Problem description: Please copy out the entries below exactly, beginning with the line that contains "The trade-off between exploitation and" and ending with the line that contains "Related Work", and include nothing outside that span.

Provided records:
+ + + + + + +
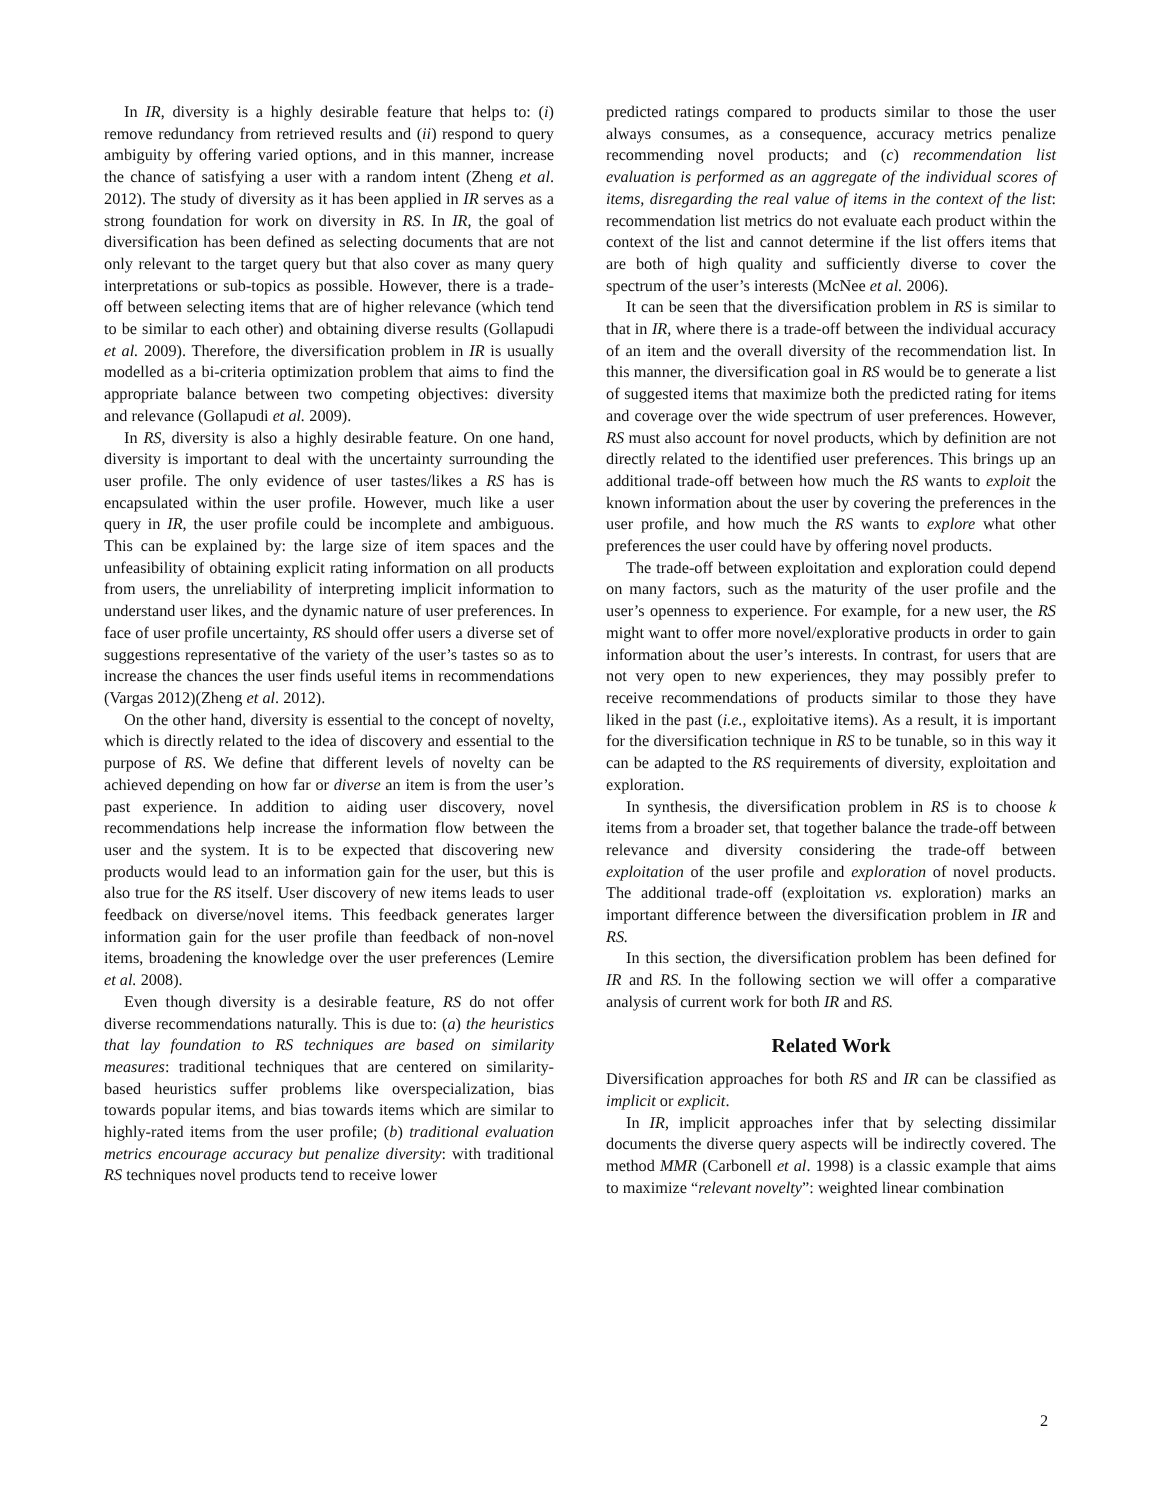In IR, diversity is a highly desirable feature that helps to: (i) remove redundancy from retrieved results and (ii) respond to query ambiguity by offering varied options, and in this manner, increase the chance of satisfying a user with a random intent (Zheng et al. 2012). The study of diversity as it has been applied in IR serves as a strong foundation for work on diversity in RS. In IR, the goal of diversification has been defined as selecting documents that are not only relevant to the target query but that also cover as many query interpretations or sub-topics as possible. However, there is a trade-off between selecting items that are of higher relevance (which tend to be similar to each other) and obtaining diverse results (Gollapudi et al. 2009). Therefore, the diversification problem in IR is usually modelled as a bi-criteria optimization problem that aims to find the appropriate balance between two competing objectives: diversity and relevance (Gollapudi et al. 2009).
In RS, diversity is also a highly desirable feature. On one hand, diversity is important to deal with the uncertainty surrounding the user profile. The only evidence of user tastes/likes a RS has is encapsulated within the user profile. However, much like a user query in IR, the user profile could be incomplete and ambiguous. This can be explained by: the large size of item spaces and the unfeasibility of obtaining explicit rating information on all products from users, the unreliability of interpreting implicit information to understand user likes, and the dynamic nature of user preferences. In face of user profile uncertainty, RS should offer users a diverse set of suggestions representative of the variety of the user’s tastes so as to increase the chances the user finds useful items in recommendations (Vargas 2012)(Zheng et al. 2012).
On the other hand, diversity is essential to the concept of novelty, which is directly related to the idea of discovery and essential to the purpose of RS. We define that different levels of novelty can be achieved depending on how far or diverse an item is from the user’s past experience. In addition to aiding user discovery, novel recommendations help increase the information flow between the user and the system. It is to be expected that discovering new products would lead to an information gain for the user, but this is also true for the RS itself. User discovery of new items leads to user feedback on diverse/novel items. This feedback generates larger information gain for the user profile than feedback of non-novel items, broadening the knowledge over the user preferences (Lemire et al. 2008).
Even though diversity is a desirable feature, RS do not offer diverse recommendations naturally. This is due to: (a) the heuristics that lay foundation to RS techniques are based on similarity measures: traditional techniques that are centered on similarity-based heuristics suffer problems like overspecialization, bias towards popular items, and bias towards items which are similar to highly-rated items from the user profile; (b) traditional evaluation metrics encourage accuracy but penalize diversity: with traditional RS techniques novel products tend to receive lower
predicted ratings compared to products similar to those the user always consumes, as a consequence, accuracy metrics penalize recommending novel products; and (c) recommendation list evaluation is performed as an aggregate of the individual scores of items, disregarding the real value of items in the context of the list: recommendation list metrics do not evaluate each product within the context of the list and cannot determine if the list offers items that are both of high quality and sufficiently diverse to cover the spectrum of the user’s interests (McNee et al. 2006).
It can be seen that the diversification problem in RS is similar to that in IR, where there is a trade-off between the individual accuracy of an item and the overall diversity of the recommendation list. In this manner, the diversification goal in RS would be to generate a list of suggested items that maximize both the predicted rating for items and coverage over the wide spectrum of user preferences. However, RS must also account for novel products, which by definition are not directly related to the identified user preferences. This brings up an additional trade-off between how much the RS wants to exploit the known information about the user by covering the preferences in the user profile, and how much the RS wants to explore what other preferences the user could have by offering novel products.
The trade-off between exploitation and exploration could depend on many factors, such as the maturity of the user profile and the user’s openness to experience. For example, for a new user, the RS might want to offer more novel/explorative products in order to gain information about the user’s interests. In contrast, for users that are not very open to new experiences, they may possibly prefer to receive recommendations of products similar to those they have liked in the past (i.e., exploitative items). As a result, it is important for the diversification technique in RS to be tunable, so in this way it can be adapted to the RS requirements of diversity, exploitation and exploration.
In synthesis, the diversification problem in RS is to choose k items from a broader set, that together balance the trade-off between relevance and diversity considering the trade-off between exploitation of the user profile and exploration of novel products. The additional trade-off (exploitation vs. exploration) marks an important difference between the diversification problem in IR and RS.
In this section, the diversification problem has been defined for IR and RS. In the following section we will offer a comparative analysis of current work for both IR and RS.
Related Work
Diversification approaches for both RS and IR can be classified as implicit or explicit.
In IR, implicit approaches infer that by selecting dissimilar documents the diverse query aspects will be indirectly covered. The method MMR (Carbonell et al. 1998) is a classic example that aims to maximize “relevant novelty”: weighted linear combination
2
+ + + + + + +
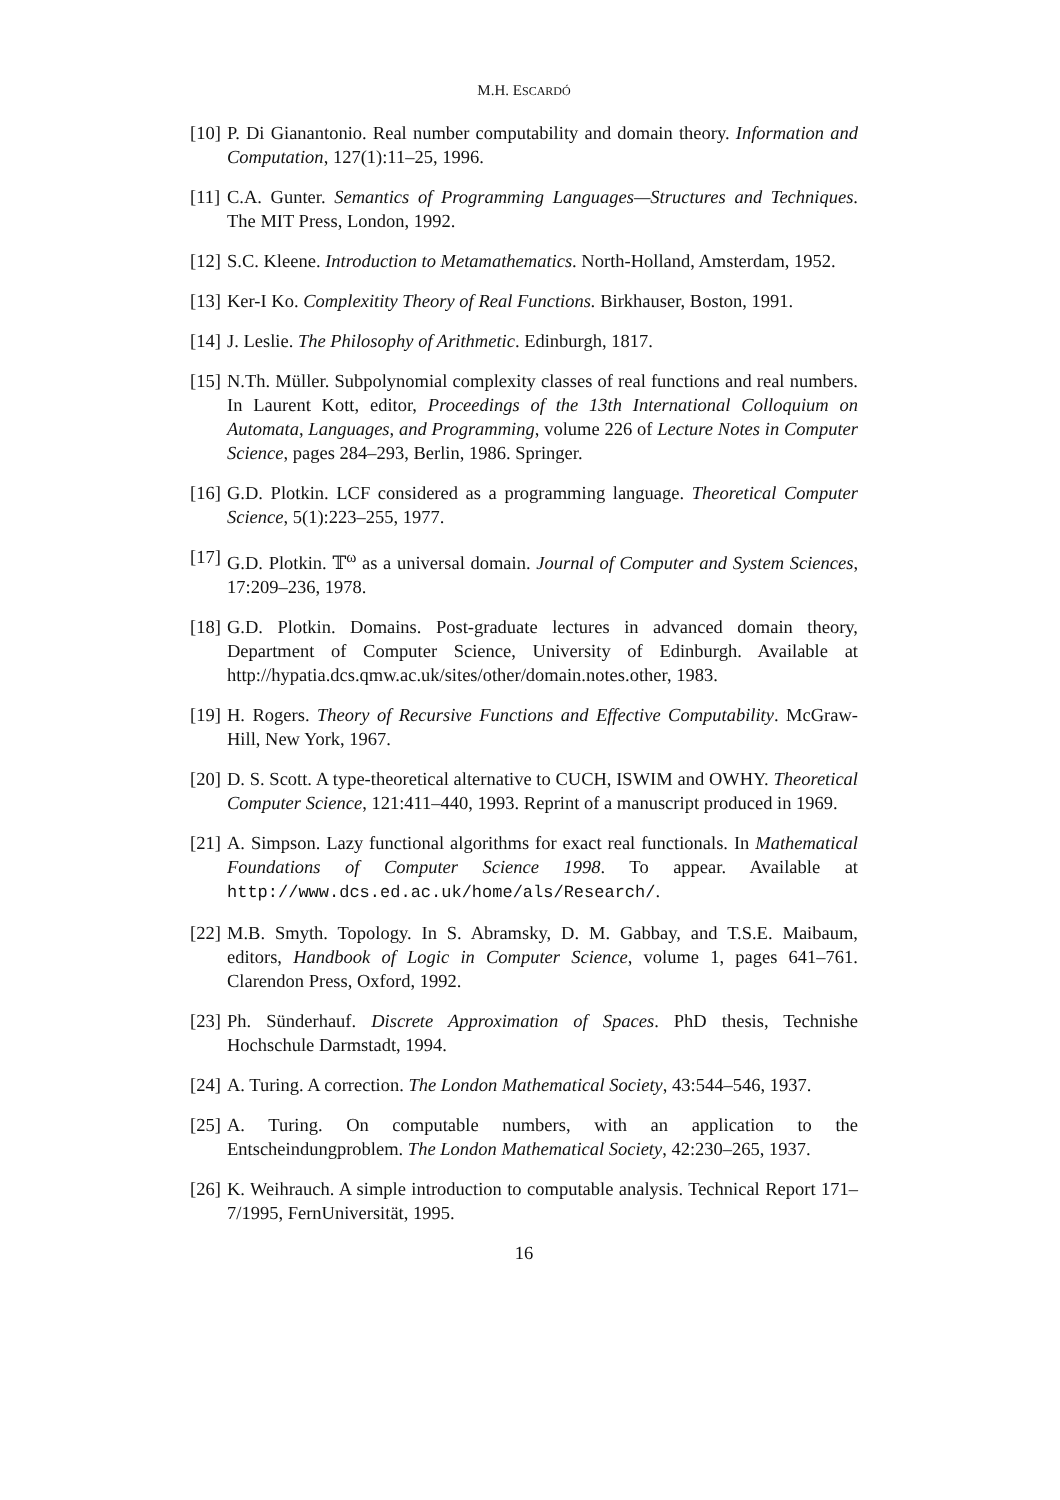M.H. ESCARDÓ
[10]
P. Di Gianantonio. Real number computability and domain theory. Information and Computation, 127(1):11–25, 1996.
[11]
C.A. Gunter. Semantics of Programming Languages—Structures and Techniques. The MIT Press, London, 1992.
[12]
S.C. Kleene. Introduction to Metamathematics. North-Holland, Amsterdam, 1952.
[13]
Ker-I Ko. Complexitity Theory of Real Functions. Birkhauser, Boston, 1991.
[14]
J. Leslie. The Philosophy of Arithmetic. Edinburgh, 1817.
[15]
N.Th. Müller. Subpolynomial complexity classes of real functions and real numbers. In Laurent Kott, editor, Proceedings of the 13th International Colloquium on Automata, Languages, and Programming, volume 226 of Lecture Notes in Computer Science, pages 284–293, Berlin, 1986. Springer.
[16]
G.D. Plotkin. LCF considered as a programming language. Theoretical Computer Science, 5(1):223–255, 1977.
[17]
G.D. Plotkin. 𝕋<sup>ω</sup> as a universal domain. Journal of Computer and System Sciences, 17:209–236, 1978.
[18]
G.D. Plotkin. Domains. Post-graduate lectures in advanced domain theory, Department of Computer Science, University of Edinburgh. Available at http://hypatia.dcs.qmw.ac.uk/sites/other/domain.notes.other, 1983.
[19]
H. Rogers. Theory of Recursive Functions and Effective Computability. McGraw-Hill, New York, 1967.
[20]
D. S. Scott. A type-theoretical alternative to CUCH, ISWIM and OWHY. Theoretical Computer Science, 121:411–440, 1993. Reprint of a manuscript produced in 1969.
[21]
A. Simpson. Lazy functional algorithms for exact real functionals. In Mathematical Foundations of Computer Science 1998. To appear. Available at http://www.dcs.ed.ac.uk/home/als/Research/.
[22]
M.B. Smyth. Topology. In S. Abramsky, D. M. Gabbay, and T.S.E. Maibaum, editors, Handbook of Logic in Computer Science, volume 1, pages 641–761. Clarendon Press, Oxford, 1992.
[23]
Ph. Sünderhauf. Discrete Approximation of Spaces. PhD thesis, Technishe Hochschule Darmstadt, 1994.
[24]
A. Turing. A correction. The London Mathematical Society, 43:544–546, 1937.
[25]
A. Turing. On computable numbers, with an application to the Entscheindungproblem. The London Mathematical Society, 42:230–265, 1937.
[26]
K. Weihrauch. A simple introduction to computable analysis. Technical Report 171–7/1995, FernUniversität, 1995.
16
+ + + + + + +
Output:
The trade-off between exploitation and exploration could depend on many factors, such as the maturity of the user profile and the user’s openness to experience. For example, for a new user, the RS might want to offer more novel/explorative products in order to gain information about the user’s interests. In contrast, for users that are not very open to new experiences, they may possibly prefer to receive recommendations of products similar to those they have liked in the past (i.e., exploitative items). As a result, it is important for the diversification technique in RS to be tunable, so in this way it can be adapted to the RS requirements of diversity, exploitation and exploration.
In synthesis, the diversification problem in RS is to choose k items from a broader set, that together balance the trade-off between relevance and diversity considering the trade-off between exploitation of the user profile and exploration of novel products. The additional trade-off (exploitation vs. exploration) marks an important difference between the diversification problem in IR and RS.
In this section, the diversification problem has been defined for IR and RS. In the following section we will offer a comparative analysis of current work for both IR and RS.
Related Work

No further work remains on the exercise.